▶ **DOCUMENT PASSAGE**
------------------------------
Updated at 11:30 a.m. with additional comments from Invacare.
Home healthcare products maker Invacare (NYSE:IVC) doesn’t expect to see too hefty a hit to its bottom line once the medical device tax take effect in January, and it expects to shift that cost onto the market, the company announced today.
Invacare "believes that most of its products will be exempt from the tax based on the retail exemption provided in the regulations," according to a press release. "Based on its interpretation of the regulations, the company expects that the impact from the tax when it first takes effect in 2013 will be less than $1.5 million; and it intends to pass it on to the market."
The IRS yesterday released the long-awaited final regulations on the 2.3% medical device tax contained in President Barack Obama’s Affordable Care Act, just 3 weeks before the tax is set to take effect.
Under the new law medical device manufacturers will be required to make semimonthly tax deposits to the IRS in the amount of 2.3% of every sale, unless the manufacturer’s net tax liability does not exceed $2,500 for the quarter.
Thanks to certain exemptions in the IRS codes, Invacare cut its estimated tax liability by around 90%. The company had said in 2010 that the levy could result in an annual impact of as much as $14 million, suspending matching 401(k) contributions and merit increases for management and freezing hiring in reaction to the tax.
Those cuts were reversed just months later and fulfilled retroactively as the device tax took shape and the company gained more clarity on its expected impact, Invacare spokeswoman Lara Mahoney told MassDevice.com today.
"The medical device tax looked very different back then," Mahoney said. "At the time we thought it was going to be significantly more than it was because of the way the language was phrase."
"We’ve had a lot more clarity on just what exactly the ruling would be," she added.
------------------------------
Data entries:
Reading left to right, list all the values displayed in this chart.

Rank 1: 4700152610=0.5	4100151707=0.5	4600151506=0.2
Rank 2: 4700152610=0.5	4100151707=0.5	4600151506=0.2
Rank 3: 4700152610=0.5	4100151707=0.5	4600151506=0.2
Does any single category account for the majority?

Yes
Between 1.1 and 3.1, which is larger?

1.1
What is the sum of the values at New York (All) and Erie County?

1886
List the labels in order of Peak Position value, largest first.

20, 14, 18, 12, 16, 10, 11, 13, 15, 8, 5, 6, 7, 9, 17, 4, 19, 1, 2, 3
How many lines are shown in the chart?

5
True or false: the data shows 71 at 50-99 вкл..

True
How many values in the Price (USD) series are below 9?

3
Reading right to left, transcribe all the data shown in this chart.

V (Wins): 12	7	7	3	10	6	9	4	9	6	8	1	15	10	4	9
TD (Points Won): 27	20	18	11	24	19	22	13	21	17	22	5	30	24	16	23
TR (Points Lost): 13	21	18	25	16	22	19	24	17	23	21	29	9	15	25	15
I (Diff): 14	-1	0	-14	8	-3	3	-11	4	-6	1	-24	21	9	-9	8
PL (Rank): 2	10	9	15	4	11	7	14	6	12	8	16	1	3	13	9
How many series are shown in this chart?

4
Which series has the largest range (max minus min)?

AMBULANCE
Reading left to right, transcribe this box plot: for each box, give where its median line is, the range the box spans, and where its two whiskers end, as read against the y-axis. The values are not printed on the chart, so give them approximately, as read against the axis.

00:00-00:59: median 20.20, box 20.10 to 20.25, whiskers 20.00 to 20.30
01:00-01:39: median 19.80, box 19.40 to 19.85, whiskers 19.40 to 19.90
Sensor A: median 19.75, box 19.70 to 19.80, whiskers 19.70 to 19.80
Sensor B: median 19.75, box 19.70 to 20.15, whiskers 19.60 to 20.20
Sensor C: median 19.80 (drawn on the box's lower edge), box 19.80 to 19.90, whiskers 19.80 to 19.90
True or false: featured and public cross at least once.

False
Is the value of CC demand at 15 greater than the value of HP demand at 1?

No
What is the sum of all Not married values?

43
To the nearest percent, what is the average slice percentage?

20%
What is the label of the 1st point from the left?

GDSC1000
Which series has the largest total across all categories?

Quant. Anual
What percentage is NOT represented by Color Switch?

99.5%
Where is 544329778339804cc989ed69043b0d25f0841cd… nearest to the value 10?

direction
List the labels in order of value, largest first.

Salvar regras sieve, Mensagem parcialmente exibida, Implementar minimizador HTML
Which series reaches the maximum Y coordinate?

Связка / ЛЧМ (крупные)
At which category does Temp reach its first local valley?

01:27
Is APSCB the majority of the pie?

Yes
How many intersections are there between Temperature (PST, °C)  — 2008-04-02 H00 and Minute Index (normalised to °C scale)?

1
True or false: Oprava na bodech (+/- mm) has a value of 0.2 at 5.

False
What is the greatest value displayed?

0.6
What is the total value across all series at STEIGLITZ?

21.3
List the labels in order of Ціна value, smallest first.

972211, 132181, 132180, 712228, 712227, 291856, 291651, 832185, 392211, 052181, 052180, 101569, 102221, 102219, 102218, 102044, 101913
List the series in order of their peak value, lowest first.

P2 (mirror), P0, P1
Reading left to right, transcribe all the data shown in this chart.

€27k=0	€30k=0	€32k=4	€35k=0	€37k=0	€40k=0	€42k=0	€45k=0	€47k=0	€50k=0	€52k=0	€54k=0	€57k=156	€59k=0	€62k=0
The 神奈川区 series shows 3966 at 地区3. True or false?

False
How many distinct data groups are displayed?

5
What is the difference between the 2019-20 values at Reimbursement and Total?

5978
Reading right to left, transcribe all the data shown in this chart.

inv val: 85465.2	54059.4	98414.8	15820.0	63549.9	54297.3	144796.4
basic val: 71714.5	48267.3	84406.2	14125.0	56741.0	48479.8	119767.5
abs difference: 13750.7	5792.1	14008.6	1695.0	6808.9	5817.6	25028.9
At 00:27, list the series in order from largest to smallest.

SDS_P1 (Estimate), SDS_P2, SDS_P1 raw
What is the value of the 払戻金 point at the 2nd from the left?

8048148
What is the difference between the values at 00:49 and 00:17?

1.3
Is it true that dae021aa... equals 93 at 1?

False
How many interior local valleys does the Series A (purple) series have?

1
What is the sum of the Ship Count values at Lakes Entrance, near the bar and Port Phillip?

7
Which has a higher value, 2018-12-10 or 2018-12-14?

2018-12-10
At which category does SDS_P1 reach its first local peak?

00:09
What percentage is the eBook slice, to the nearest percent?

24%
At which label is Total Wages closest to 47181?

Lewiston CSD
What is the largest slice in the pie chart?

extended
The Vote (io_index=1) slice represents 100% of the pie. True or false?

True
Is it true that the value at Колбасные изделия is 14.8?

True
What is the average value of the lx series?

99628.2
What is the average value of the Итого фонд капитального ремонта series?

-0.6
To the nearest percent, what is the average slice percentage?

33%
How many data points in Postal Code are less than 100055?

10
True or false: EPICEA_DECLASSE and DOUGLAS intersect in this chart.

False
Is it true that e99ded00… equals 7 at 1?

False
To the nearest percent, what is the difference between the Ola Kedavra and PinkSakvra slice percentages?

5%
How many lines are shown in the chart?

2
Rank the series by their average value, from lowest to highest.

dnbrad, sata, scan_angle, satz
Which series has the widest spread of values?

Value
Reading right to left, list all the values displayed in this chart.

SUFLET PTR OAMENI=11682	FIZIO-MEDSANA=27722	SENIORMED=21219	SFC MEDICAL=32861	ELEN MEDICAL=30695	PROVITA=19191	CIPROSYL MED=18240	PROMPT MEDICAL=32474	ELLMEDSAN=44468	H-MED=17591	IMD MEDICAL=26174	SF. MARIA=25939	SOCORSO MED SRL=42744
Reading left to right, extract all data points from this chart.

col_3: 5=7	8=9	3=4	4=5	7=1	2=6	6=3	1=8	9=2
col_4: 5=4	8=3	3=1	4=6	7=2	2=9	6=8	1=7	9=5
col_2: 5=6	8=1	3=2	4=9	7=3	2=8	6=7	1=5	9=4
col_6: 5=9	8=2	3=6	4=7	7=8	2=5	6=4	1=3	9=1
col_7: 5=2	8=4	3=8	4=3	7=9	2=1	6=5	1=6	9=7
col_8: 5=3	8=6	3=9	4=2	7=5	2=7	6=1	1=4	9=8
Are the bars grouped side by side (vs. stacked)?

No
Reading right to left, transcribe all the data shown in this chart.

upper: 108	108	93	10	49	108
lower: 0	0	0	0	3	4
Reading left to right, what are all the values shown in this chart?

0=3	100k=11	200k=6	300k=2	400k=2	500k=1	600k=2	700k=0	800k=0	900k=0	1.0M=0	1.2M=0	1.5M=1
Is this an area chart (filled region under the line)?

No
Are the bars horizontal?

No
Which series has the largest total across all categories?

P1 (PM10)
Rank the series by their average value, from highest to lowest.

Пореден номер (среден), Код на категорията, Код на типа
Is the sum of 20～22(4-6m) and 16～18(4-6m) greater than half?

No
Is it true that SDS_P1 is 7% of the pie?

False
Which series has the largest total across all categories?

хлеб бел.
------------------------------
▶ **REQUIREMENT 1**
Name every dollar amount that appears in the passage on Invacare and the medical device tax.
▶ **REQUIREMENT 2**
Carry the passage on Invacare and the medical device tax further, beginning after its final sentence.
These records were taken from a separate source and are not connected to the passage on Invacare and the medical device tax.

▶ **EXPECTED ANSWER 1**
$1.5 million, $2,500, $14 million

▶ **EXPECTED ANSWER 2**
Invacare expects that it can pass its estimated $1.5 million tax tab onto the market, the company reported. It’s a move that many device makers have cited as a possible means of dealing with the 2.3% top-line tax.
A handful of industry surveys have already found that medical device companies are looking for various ways to offset the cost of the medical device tax, including by raising prices for their products.
Invacare hasn’t yet announced how it will pass the bill to the market, but is "still exploring" how to do that, Mahoney told us.
In a February survey of 180 medical device industry executives, over half said they would increase prices in order to absorb the cost of the med-tech levy. Other expected impacts included layoffs, budget cuts and general confusion about how to comply with the new law.
The IRS medtech tax regulations classified taxable medical devices by relying heavily on FDA definitions, largely rejecting attempts from industry to narrow its interpretation of the rule and create carve-outs to limit the impact of the tax.
The IRS did carve out some exemptions to the levy, including a "retail exemption" for eyeglasses, contact lenses, hearing aids and any other medical devices purchased by the general public at retail for individual use. It also singled out medical devices used in veterinary medicine and software upgrades.
"At this point its a tax that we have to deal with," Mahoney told us. "We’ve spent a lot of time trying to understand exactly what it meant for our company; now we have that understanding."